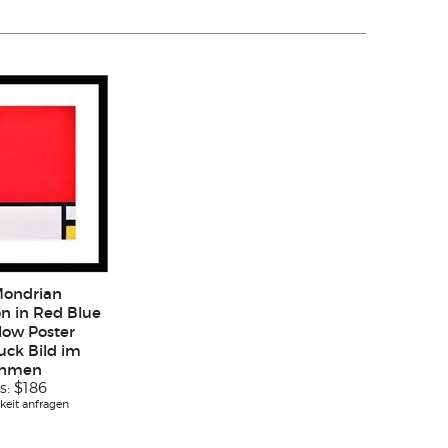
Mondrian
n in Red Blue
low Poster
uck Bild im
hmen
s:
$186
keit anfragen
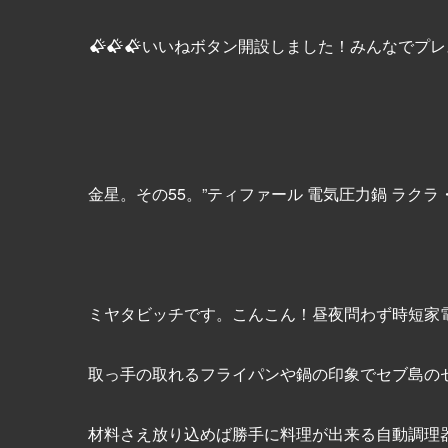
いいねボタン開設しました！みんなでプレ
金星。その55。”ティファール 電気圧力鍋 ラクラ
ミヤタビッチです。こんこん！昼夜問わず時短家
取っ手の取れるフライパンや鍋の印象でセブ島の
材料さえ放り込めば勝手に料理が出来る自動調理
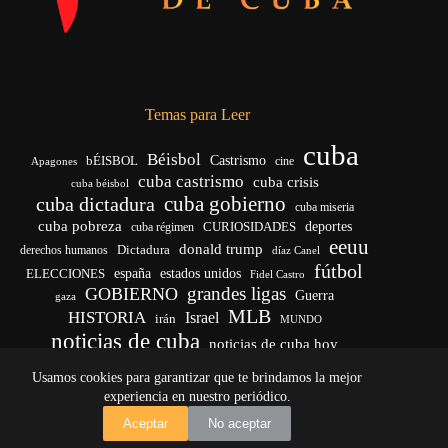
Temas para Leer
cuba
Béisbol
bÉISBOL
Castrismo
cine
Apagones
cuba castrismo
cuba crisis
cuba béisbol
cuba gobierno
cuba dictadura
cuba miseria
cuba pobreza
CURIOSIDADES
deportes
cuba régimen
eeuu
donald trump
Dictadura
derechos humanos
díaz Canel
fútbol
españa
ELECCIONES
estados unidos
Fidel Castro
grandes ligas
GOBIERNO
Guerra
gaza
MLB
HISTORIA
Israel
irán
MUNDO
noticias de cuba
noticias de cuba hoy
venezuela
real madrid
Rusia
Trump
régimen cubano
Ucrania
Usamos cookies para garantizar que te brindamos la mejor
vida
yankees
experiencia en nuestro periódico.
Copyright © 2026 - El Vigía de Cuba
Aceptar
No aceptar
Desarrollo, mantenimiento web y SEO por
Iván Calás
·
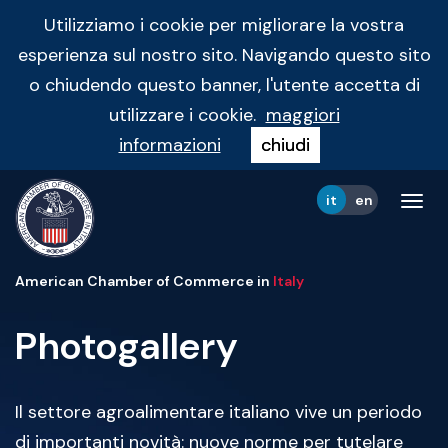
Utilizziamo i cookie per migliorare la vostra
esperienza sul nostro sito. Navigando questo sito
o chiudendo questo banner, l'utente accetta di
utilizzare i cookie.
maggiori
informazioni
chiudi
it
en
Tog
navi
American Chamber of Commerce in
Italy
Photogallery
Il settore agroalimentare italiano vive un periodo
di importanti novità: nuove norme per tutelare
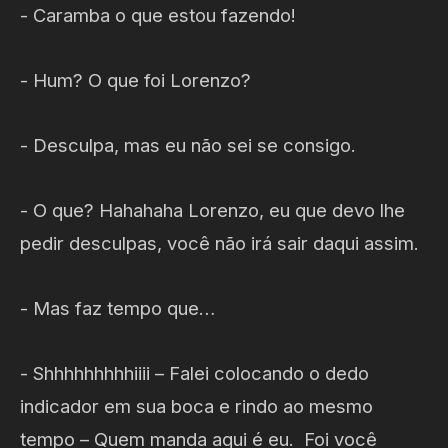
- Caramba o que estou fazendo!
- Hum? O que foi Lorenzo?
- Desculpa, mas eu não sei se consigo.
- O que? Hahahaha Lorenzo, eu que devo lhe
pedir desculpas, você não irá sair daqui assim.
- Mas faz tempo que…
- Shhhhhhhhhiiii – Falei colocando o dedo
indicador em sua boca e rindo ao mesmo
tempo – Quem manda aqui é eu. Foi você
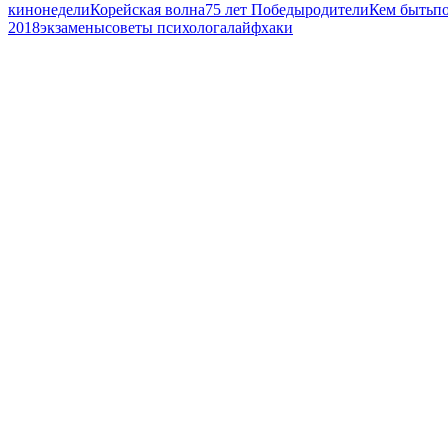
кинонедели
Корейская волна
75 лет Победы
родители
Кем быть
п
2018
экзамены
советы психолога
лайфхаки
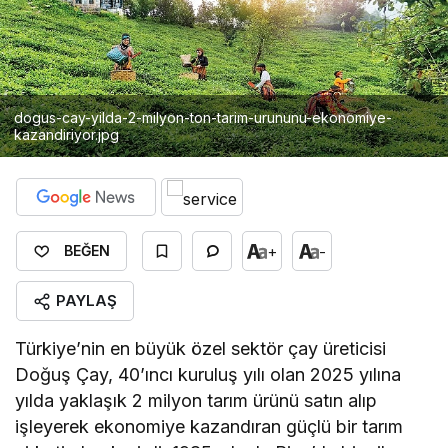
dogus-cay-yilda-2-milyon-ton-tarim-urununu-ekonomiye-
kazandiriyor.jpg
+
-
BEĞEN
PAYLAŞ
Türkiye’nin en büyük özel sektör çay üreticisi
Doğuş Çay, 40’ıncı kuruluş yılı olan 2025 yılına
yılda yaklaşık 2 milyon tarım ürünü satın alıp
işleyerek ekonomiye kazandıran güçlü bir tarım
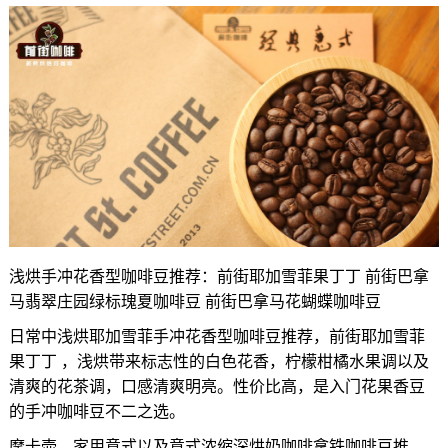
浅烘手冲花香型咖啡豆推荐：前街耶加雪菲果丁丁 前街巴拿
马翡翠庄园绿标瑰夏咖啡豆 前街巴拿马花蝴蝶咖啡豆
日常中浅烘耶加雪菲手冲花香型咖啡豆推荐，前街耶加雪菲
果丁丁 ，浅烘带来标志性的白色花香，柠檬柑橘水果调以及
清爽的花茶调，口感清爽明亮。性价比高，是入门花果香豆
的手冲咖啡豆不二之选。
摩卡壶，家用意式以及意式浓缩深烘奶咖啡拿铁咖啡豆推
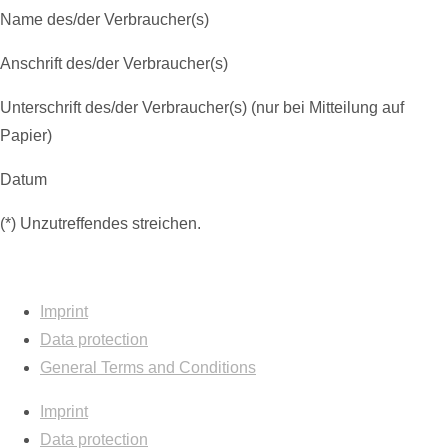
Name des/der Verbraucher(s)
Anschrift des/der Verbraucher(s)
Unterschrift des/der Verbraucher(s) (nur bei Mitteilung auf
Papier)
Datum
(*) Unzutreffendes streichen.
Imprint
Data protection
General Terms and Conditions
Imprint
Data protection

Your assignment
Print the listing again exactly as it appears, except for the pictures, which stay out.

Written response
Mondrian
n in Red Blue
low Poster
uck Bild im
hmen
s:
$186
keit anfragen
いいねボタン開設しました！みんなでプレ
金星。その55。”ティファール 電気圧力鍋 ラクラ
ミヤタビッチです。こんこん！昼夜問わず時短家
取っ手の取れるフライパンや鍋の印象でセブ島の
材料さえ放り込めば勝手に料理が出来る自動調理
Temas para Leer
cuba
Béisbol
bÉISBOL
Castrismo
cine
Apagones
cuba castrismo
cuba crisis
cuba béisbol
cuba gobierno
cuba dictadura
cuba miseria
cuba pobreza
CURIOSIDADES
deportes
cuba régimen
eeuu
donald trump
Dictadura
derechos humanos
díaz Canel
fútbol
españa
ELECCIONES
estados unidos
Fidel Castro
grandes ligas
GOBIERNO
Guerra
gaza
MLB
HISTORIA
Israel
irán
MUNDO
noticias de cuba
noticias de cuba hoy
venezuela
real madrid
Rusia
Trump
régimen cubano
Ucrania
Usamos cookies para garantizar que te brindamos la mejor
vida
yankees
experiencia en nuestro periódico.
Copyright © 2026 - El Vigía de Cuba
Aceptar
No aceptar
Desarrollo, mantenimiento web y SEO por
Iván Calás
·
Utilizziamo i cookie per migliorare la vostra
esperienza sul nostro sito. Navigando questo sito
o chiudendo questo banner, l'utente accetta di
utilizzare i cookie.
maggiori
informazioni
chiudi
it
en
Tog
navi
American Chamber of Commerce in
Italy
Photogallery
Il settore agroalimentare italiano vive un periodo
di importanti novità: nuove norme per tutelare
- Caramba o que estou fazendo!
- Hum? O que foi Lorenzo?
- Desculpa, mas eu não sei se consigo.
- O que? Hahahaha Lorenzo, eu que devo lhe
pedir desculpas, você não irá sair daqui assim.
- Mas faz tempo que…
- Shhhhhhhhhiiii – Falei colocando o dedo
indicador em sua boca e rindo ao mesmo
tempo – Quem manda aqui é eu. Foi você
кинонедели
Корейская волна
75 лет Победы
родители
Кем быть
п
2018
экзамены
советы психолога
лайфхаки
dogus-cay-yilda-2-milyon-ton-tarim-urununu-ekonomiye-
kazandiriyor.jpg
+
-
BEĞEN
PAYLAŞ
Türkiye’nin en büyük özel sektör çay üreticisi
Doğuş Çay, 40’ıncı kuruluş yılı olan 2025 yılına
yılda yaklaşık 2 milyon tarım ürünü satın alıp
işleyerek ekonomiye kazandıran güçlü bir tarım
浅烘手冲花香型咖啡豆推荐：前街耶加雪菲果丁丁 前街巴拿
马翡翠庄园绿标瑰夏咖啡豆 前街巴拿马花蝴蝶咖啡豆
日常中浅烘耶加雪菲手冲花香型咖啡豆推荐，前街耶加雪菲
果丁丁 ，浅烘带来标志性的白色花香，柠檬柑橘水果调以及
清爽的花茶调，口感清爽明亮。性价比高，是入门花果香豆
的手冲咖啡豆不二之选。
摩卡壶，家用意式以及意式浓缩深烘奶咖啡拿铁咖啡豆推
Name des/der Verbraucher(s)
Anschrift des/der Verbraucher(s)
Unterschrift des/der Verbraucher(s) (nur bei Mitteilung auf
Papier)
Datum
(*) Unzutreffendes streichen.
Imprint
Data protection
General Terms and Conditions
Imprint
Data protection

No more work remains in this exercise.